The Environment and Energy Ministry’s adjustment program for Greece’s energy sector promises to include significant revisions to the RES-supporting ETMEAR surcharge included on electricity bills and how this charge will be distributed among various consumer categories.

The Greek government has faced persistent pressure from the Directorate General for Competition to justify how the surcharge is currently distributed. However, besides the EU pressure, the anticipated ETMEAR revisions will also be made as a result of changes needed for the country’s RES-sector support mechanism and the positive impact this could have on the RES special account, currently in deficit territory.

The adjustment program being shaped at present by the energy ministry, viewing the effort as a wider form of intervention, aims to utilize the potential offered by EU guidelines for the protection of energy-intensive industry as well as consumers and sectors of the economy requiring support.

The primary objective of the EU directives, issued in April, 2014, is to produce measures that will bolster the level of competitiveness of Europe’s energy-intensive industry and also help offset the weakening effects – on industry – caused by climate change policies.

The EU guidelines include setting an upper limit for RES-supporting surcharges to be paid by enterprises regarded as electro-intensive.
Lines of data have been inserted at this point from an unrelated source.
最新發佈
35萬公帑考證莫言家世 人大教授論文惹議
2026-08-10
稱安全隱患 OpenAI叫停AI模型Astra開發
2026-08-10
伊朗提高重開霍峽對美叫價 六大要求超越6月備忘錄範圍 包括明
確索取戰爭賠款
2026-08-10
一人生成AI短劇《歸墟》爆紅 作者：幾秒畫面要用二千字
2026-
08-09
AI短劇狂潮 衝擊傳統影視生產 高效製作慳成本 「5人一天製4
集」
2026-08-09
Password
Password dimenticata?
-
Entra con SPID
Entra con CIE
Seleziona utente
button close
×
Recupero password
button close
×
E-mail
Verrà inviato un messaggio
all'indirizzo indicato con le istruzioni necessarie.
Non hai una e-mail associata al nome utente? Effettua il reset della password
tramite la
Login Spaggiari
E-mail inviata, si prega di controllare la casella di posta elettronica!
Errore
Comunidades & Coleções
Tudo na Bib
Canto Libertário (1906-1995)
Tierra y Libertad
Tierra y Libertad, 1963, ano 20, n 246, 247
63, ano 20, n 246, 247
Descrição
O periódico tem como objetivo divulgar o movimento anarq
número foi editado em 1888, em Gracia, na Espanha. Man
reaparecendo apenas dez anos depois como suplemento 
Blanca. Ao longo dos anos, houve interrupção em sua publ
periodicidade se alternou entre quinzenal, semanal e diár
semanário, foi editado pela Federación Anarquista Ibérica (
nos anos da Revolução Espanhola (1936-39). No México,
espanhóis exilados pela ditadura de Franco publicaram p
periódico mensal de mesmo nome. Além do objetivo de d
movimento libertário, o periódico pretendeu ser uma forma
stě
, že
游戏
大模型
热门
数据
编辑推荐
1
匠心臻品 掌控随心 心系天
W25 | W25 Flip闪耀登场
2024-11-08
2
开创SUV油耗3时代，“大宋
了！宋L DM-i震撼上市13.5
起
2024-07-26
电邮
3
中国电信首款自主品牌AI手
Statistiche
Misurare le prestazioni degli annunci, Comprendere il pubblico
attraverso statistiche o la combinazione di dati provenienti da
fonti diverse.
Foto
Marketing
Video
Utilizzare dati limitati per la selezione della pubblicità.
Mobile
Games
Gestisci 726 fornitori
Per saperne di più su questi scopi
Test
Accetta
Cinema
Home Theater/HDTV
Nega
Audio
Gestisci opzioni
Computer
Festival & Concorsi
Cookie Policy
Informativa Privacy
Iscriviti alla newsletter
This upper limit is specified as 0.5 percent of each enterprise’s economic value added if the enterprise’s electricity costs exceed 20 percent of its total expenses. A RES-supporting surcharge upper limit of 4 percent of an enterprise’s economic value added has been specifed for enterprises whose electricity costs represent more than 10 percent of total expenses.

Adopting these upper limits will benefit the major electro-intensive industrial enterprises active in sectors such as metal, steel and cement, as well as numerous medium-voltage enterprises.

Another advantage of this measure is that its implementation will not automatically apply to all major enterprises, but only those that are truly energy-intensive, allowing for a finer-tuned industrial policy.

Of course, the energy ministry faces the tricky task of implementing these EU guidelines to benefit energy-intensive enterprises without raising the ETMEAR surcharge for other consumer categories, or, more specifically, those whose ETMEAR level is below the weighted average price. Major medium-voltage consumers such as hotels, retail chains, and banks, as well as low-intensity industrial enterprises and farmers, all belong to this category.

According to energypress sources, the energy ministry will seek to achieve an appropriately balanced plan that will maintain the beneficial treatment offered to the major medium-voltage consumers at present. “The agricultural sector, railways, mines, hospitals, and universities are all national industries, in a sense, and need to be protected,” an energy sector authority told energypress, offering a rough idea as to how the ETMEAR surcharge’s distribution will be shaped.